From what I’ve been reading, it’s either “this way” or “that way”: it’s no “artistic license on the web” or it’s “all artistic license”.

I’m trying to figure this out: are you all pigeon-holing all users into one group?

If you are, than this argument is moot because every design and every bit of code is subjective to the target audience.
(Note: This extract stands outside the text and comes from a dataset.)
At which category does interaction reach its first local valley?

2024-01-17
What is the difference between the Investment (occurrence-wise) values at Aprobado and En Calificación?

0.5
Whether or not to use @font-face or to use Arial or Times New Roman is all decided by who you’re trying to reach.

i vote ney on the pigeon-holing. a vote yey on the every design and every bit of code is subjective to the target audience.

there is plenty of artistic licence on the web: artwork done by images, svg, canvas, css. @font-face is about as moot as it can get: think javascript, flash. you actually need to go to a specific site to download a resource. ever think of the possibility you are not allowed to? for security or other reasons?

Definitely true but in the opposite way for the web to the way it works in print.

Use @font-face to force a font to download (even if your visitors already have it on their computer) and your page will load slower and a lot more people will therefore leave your site before it finishes loading.

Remove the @font-face and your page will load a lot faster resulting in a lot more people seeing the page.

Most fonts are designed for printing rather than screen display and so if you are going to include a fancy font you are best off limiting it to the @media print section of your CSS.